January 8, 2013

Charles Stross on vampires

Filed under: Books, Media — Tags: , , — Nicholas @ 09:41

Now that he’s committed the act of writing a novel that has vampires (The Rhesus Chart, the next “Laundry” story, to be published in July next year), Charles Stross examines the current role of vampires in fiction:

So what are vampires good for?

Leaving aside a whole bunch of different mythological tap-roots, some of which are quite interesting in their own right, the modern western interpretation of the vampire is largely the fault of Bram Stoker (although he, in turn, was working in a literary tradition with notable antecedents such as Varney the Vampire).

The interesting thing about vampires in fiction is what they’re used to represent. Vampires are the talkative reflection of our fears; unlike horde-shambling zombies they’re singular entities, intelligent and outwardly handsome, the exterior shell concealing festering horrors within. And the nature of the horrors in question changes with time. Back in Stoker’s hey-day, the fear of contagion, of the degeneration and insanity that went with syphilis, was clear: so was the clash of uptight Victorian public morality and private lascivious debauchery that went with it. (It’s no accident that Vampirism-as-AIDS was the big metaphor of the 1980s: blood, sex, and death are deeply intertwingled in our collective id.)

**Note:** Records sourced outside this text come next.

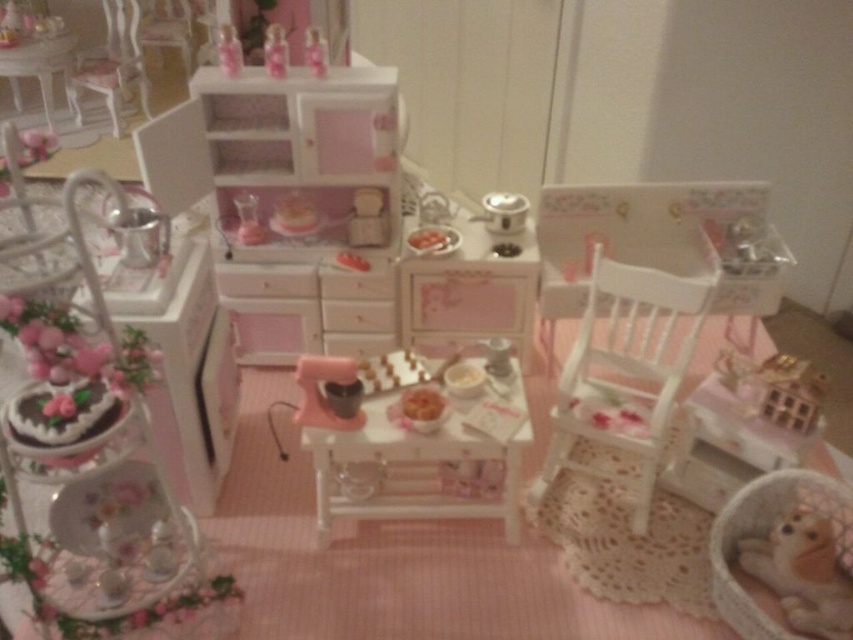
Question: Can you confirm if white wood chair at upper left is positioned to the left of matte plastic cabinet at upper center?

Choices:
 (A) no
 (B) yes

Answer: (B)

Question: Does matte pink cabinet at upper center appear under matte pink glass at upper center?

Choices:
 (A) no
 (B) yes

Answer: (B)

Question: Considering the real-world distances, which object is closest to the transparent glass at center?

Choices:
 (A) white wooden chair at center
 (B) matte pink glass at upper center
 (C) white glossy table at upper left

Answer: (B)

Question: Which point is farther from the camera taking this photo?

Choices:
 (A) (222, 42)
 (B) (312, 28)

Answer: (B)

Question: Does fluffy beige dog at lower right appear on the left side of transparent glass at center?

Choices:
 (A) yes
 (B) no

Answer: (B)

Question: Which point is farther to the camera?

Choices:
 (A) (776, 593)
 (B) (64, 35)
 (C) (398, 451)
 (D) (553, 476)

Answer: (B)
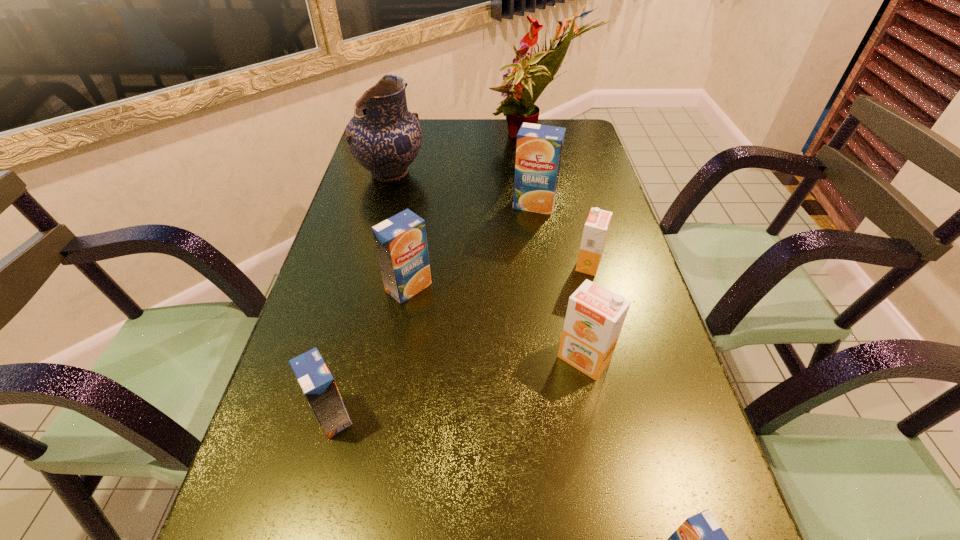
Where is `free space between the blue pottery and the tallest orange_juice`? The height and width of the screenshot is (540, 960). free space between the blue pottery and the tallest orange_juice is located at coordinates (463, 189).

The height and width of the screenshot is (540, 960). What are the coordinates of `empty space between the third nearest blue orange_juice and the smaller orange orange juice` in the screenshot? It's located at (498, 276).

At what (x,y) coordinates should I click in order to perform the action: click on vacant space that is in between the third farthest blue orange_juice and the smaller orange orange juice. Please return your answer as a coordinate pair (x, y). Image resolution: width=960 pixels, height=540 pixels. Looking at the image, I should click on (460, 340).

Where is `vacant area that lies between the third farthest object and the farther orange orange juice`? The image size is (960, 540). vacant area that lies between the third farthest object and the farther orange orange juice is located at coordinates (562, 234).

You are a GUI agent. You are given a task and a screenshot of the screen. Output one action in this format:
    pyautogui.click(x=<x>, y=<y>)
    Task: Click on the empty space that is in between the biggest blue orange_juice and the second nearest object
    The width and height of the screenshot is (960, 540).
    Given the screenshot: What is the action you would take?
    pyautogui.click(x=433, y=310)

Locate an element on the screen. Image resolution: width=960 pixels, height=540 pixels. the fifth closest object to the sixth farthest object is located at coordinates (539, 148).

The image size is (960, 540). What are the coordinates of `object that stands as the closest to the nearest blue orange_juice` in the screenshot? It's located at (595, 316).

Identify which orange_juice is the fifth nearest to the pottery. Please provide its 2D coordinates. Your answer should be formatted as a tuple, i.e. [(x, y)], where the tuple contains the x and y coordinates of a point satisfying the conditions above.

[(314, 377)]

The image size is (960, 540). What are the coordinates of `orange_juice that is the fifth closest to the bouquet` in the screenshot? It's located at (314, 377).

More recently, we have a whole bunch of other vampire metaphors. There’s the untrammeled greed angle, the psychopathic serial killer angle, the sexual predator. Vampires are rapists, non-consensual sadists and torturers, serial killers. They are, above all, parasites and sociopaths — you can’t be a vampire, a successful apex predator upon people, and feel much empathy for your prey.

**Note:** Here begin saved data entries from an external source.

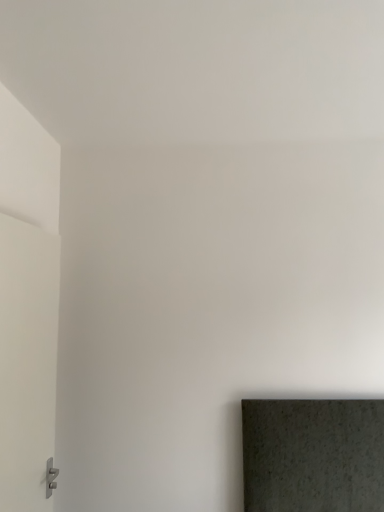
This screenshot has height=512, width=384. In order to click on white matte screen door at left in this screenshot , I will do `click(27, 362)`.

Describe the element at coordinates (27, 362) in the screenshot. I see `white matte screen door at left` at that location.

Locate an element on the screen. The width and height of the screenshot is (384, 512). white matte screen door at left is located at coordinates (27, 362).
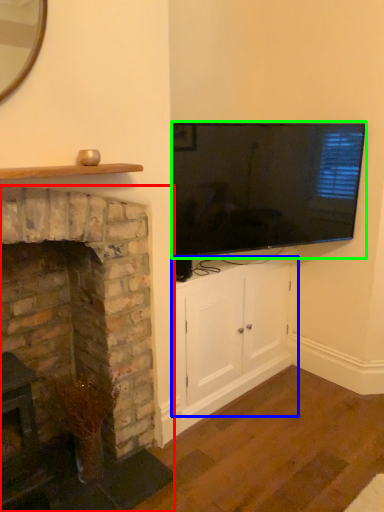
Question: Considering the real-world distances, which object is closest to fireplace (highlighted by a red box)? cabinetry (highlighted by a blue box) or television (highlighted by a green box).

Choices:
 (A) cabinetry
 (B) television

Answer: (A)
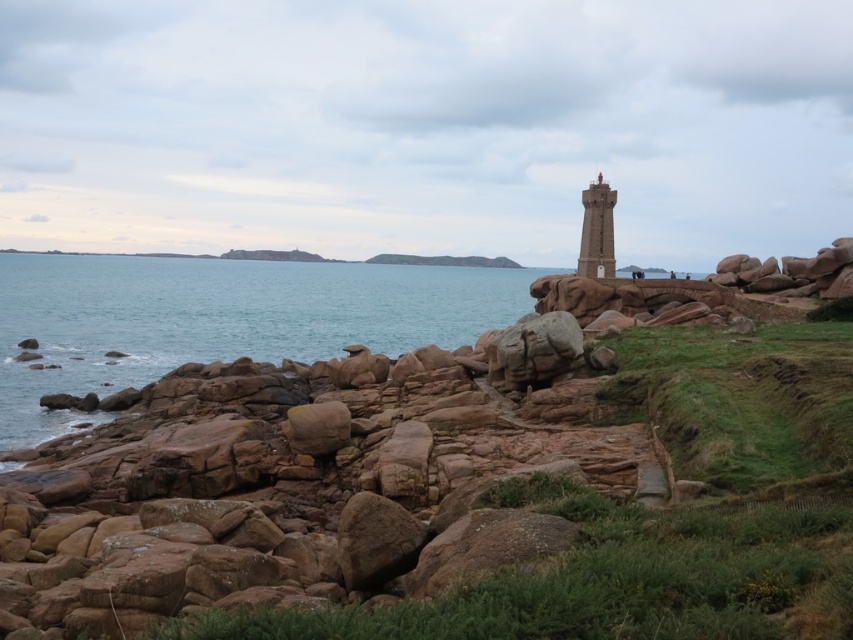
Is blue water at lower left bigger than smooth stone lighthouse at center?

Correct, blue water at lower left is larger in size than smooth stone lighthouse at center.

Is blue water at lower left to the left of smooth stone lighthouse at center from the viewer's perspective?

Yes, blue water at lower left is to the left of smooth stone lighthouse at center.

Find the location of a particular element. The image size is (853, 640). blue water at lower left is located at coordinates (219, 320).

At what (x,y) coordinates should I click in order to perform the action: click on blue water at lower left. Please return your answer as a coordinate pair (x, y). The image size is (853, 640). Looking at the image, I should click on (219, 320).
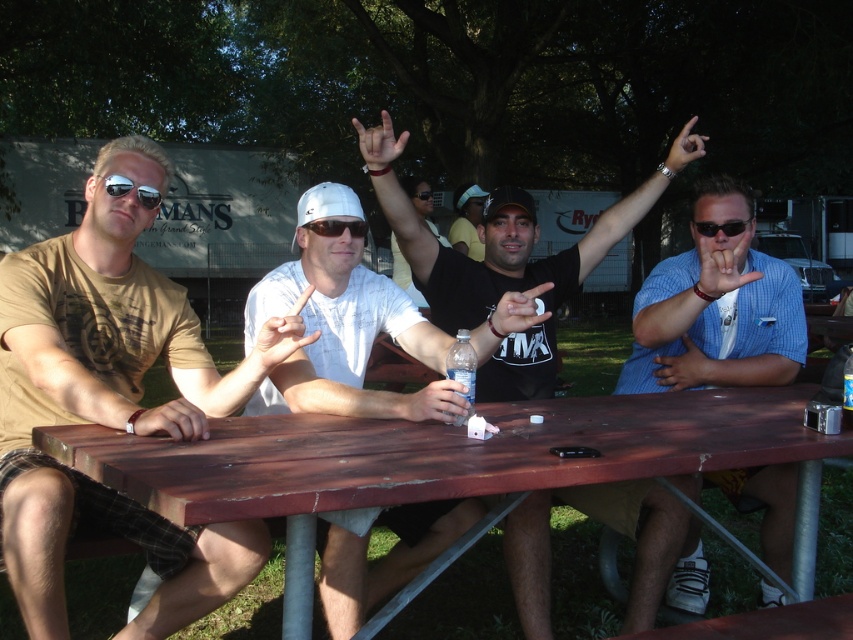
Question: Which point is farther to the camera?

Choices:
 (A) (473, 252)
 (B) (260, 394)
 (C) (409, 186)
 (D) (461, 401)

Answer: (A)

Question: Which point is farther to the camera?

Choices:
 (A) (368, 132)
 (B) (480, 252)

Answer: (B)

Question: Does matte brown t-shirt at left have a lesser width compared to black plastic sunglasses at center?

Choices:
 (A) yes
 (B) no

Answer: (B)

Question: Can you confirm if white matte cap at center is bigger than matte black sunglasses at center?

Choices:
 (A) no
 (B) yes

Answer: (B)

Question: Does white matte cap at center have a larger size compared to matte black sunglasses at center?

Choices:
 (A) no
 (B) yes

Answer: (B)

Question: Which object appears closest to the camera in this image?

Choices:
 (A) matte black sunglasses at left
 (B) blue checkered shirt at right
 (C) matte plastic bottle at center
 (D) matte black t-shirt at center

Answer: (C)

So what do we make of that sub-species of vampire that fucks its food?

One of the weirder twists in the development of a sub-genre happened some time in the early 1990s, with the advent of the paranormal romance. In retrospect it’s fairly obvious what they’re for; they allow the reader to vicariously explore emotional aspects of BDSM without the troublesome need to find a partner with a roll of duct tape and a flogger who also understands the need for safe words. (This may also be a side-effect of changing gender/power relationships in society at large causing confusion, uncertainty, or dissatisfaction with traditional power roles: don’t tell the Pope. Ahem. There’s a really complex knot of issues here, including the implications of the demographic transition for human interpersonal and familial relationships, that is probably food for several PhD theses.)